Oklahomans without power should brace themselves for survival, an electric utility spokesman said.
"We’re telling people to make preparations to be without power for up to two to three weeks,” said Sid Sperry, Oklahoma Association of Electric Cooperatives spokesman. "If (electricity) goes on before then, well then we’re all blessed.”
Sperry’s words define the magnitude of Oklahoma’s latest ice storm, which hammered homes from Hollis to as far east as Stilwell. The greatest devastation remains in the state’s southwest region, where Greer, Harmon, Jackson, Washita, Kiowa, Cotton, Tillman, Caddo and Comanche county residents suffered the most damage. The state Corporation Commission reported 70,899 homes and businesses were without electric service Tuesday afternoon.
In some of those areas, snapped power lines can be seen for miles. Entire towns are still in the dark and some hospitals and water treatment plants have been running on generators since Thursday.

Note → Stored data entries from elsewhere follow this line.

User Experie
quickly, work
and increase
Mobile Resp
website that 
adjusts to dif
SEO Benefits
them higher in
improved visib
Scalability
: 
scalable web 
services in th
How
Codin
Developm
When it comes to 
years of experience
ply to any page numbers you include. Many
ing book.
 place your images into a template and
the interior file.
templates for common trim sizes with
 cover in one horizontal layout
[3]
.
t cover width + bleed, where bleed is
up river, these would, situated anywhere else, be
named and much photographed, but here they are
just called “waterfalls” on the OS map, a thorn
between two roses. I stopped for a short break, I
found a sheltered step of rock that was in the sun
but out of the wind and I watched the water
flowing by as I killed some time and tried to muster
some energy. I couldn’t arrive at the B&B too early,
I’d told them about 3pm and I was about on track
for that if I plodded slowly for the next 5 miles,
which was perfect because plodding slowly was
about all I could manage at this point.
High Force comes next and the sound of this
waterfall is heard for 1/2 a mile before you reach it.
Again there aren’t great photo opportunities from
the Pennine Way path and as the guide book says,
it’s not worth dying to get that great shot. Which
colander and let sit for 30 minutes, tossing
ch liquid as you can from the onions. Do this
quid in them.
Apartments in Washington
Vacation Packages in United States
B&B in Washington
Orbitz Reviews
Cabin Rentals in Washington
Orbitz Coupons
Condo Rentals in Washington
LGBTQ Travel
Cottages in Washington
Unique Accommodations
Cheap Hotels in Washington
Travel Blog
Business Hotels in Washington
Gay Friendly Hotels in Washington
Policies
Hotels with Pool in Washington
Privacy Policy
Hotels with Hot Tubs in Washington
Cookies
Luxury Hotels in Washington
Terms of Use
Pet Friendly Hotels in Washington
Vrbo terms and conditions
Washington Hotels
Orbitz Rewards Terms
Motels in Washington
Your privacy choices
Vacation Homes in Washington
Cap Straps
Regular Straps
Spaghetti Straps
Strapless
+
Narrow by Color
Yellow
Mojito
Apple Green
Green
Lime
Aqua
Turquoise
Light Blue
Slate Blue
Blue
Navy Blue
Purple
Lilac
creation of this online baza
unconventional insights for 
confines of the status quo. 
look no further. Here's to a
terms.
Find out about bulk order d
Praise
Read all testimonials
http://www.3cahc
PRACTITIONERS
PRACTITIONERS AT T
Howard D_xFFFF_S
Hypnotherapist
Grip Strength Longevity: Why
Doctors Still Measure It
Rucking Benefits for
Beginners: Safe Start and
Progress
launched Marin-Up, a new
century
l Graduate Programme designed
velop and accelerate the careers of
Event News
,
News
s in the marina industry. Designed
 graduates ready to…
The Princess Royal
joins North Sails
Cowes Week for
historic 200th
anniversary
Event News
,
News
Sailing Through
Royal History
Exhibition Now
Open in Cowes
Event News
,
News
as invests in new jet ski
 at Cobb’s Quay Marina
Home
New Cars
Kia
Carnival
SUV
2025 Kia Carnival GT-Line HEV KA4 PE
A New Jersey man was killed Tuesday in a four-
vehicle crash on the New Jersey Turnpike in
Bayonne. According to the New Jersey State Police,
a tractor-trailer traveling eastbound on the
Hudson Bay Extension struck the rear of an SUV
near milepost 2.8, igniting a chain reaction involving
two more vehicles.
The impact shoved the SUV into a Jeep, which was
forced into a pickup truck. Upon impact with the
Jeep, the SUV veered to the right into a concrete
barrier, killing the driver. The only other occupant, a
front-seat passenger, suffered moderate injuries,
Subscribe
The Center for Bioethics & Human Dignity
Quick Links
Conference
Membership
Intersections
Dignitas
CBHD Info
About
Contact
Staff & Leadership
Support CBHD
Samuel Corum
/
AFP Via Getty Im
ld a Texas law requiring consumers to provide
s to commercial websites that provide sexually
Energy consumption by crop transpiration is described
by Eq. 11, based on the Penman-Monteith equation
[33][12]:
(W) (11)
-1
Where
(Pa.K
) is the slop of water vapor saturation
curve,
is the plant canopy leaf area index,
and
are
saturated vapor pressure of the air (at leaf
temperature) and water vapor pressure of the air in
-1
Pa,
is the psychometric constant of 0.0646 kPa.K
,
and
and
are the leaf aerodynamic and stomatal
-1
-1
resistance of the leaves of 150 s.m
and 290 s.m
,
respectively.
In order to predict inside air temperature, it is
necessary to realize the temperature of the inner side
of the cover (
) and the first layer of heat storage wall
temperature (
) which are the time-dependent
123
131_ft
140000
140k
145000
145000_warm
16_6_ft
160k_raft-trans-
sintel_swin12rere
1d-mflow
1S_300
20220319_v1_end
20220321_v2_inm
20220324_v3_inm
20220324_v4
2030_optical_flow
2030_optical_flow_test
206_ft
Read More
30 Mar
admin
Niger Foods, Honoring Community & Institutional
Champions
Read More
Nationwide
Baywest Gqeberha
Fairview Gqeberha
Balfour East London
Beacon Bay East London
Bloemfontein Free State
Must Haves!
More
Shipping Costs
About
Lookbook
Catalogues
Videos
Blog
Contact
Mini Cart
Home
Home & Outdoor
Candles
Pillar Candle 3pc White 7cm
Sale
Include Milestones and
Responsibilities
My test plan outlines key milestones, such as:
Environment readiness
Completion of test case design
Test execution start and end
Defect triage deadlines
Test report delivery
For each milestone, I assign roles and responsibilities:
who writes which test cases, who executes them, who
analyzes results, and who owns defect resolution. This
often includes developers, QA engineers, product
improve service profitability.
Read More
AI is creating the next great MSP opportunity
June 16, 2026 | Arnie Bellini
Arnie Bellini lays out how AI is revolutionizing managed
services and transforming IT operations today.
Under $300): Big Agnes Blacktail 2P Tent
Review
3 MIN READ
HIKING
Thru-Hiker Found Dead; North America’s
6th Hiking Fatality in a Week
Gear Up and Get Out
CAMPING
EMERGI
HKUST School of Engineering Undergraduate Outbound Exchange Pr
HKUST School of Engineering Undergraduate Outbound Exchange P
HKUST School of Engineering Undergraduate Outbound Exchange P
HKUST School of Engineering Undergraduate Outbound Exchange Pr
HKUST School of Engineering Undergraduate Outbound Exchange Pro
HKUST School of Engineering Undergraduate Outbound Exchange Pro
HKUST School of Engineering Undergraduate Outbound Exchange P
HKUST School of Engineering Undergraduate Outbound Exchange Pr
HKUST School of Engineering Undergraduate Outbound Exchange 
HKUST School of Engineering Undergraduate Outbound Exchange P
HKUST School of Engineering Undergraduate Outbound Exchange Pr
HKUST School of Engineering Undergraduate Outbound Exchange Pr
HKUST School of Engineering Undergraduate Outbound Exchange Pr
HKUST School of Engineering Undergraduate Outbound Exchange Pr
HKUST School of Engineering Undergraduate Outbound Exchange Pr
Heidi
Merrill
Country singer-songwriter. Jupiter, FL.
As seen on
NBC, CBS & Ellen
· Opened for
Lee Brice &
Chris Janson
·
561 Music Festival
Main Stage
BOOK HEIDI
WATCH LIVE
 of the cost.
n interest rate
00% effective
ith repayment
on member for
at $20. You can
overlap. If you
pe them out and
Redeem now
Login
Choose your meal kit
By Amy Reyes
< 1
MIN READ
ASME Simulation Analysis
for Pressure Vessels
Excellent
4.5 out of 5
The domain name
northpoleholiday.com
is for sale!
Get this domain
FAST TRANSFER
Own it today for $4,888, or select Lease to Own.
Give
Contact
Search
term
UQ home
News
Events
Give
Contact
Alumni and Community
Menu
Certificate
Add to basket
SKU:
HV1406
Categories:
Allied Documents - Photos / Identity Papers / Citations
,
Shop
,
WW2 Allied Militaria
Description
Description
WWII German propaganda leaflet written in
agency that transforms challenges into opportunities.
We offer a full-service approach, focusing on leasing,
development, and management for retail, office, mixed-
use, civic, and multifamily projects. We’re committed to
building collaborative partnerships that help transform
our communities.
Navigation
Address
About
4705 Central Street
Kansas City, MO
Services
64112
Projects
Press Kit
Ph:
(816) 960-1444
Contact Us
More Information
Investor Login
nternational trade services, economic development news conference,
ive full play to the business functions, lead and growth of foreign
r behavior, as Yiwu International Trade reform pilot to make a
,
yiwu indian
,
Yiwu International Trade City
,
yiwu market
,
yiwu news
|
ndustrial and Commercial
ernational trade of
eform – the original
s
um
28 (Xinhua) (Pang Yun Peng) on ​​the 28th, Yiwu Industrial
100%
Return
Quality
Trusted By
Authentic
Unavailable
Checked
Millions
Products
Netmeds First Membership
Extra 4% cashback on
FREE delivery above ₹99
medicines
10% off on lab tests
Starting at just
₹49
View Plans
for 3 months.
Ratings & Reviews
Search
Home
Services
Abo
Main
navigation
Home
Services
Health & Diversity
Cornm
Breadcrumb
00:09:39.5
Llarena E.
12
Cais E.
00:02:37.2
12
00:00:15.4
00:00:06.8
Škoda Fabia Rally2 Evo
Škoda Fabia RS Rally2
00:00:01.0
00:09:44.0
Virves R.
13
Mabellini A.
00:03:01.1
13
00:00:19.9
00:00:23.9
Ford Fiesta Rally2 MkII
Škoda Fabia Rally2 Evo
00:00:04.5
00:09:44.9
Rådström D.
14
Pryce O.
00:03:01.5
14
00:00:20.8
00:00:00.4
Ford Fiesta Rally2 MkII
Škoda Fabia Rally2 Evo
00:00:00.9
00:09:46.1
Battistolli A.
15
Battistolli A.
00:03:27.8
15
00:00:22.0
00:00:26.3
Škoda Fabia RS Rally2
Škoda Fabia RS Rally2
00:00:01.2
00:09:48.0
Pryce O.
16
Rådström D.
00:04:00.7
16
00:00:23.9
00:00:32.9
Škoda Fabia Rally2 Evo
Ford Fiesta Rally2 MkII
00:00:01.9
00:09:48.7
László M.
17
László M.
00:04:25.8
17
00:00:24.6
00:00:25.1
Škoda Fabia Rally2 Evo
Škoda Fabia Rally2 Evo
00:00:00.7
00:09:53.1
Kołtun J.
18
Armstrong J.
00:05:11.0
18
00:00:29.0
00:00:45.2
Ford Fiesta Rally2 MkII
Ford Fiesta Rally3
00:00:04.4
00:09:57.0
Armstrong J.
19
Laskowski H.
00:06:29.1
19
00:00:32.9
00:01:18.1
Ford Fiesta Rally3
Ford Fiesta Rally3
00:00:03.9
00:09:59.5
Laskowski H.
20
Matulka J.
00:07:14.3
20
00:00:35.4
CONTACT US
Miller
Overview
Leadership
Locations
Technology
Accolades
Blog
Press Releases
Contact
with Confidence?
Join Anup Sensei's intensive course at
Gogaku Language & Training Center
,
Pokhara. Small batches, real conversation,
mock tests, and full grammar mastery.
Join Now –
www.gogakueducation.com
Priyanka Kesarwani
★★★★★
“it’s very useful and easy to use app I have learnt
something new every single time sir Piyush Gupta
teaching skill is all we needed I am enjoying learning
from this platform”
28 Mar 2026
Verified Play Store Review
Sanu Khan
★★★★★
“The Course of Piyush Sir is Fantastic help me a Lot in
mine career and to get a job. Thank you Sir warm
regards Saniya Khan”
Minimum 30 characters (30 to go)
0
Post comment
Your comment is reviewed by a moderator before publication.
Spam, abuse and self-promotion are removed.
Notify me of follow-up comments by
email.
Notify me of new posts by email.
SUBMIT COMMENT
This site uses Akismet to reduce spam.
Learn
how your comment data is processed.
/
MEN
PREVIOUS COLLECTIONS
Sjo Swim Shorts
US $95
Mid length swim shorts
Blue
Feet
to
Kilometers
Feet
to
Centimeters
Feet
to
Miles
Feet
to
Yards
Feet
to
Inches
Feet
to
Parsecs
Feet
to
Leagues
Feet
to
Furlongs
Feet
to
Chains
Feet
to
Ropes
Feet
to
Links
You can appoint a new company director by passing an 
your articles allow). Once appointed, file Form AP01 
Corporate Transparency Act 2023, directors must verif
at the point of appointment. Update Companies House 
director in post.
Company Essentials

"In terms of size, the thing this comes closest to is the ice storm of January 2002,” Sperry said. "In that storm we lost more than 50,000 poles. When all is said and done, we might lose 10,000 poles this time around.”
Chris Killmer, spokesman for Comanche County, said there’s no telling how long power will be down in some parts of the county.
"They’re basically having to redo everything,” Killmer said.
Rural fire departments and other volunteers in Caddo County have been delivering meals and bottled water, said Larry McDuffey, director of emergency management for the county.
Janice Cain, city administrator for Marlow, said electric officials expect to have power restored to Marlow’s substation sometime Friday. When that happens, crews can start assessing problem areas for individual customers, Cain said.
Crews from six other cities are working to replace or fix broken poles and transformers and remove trees caught on lines.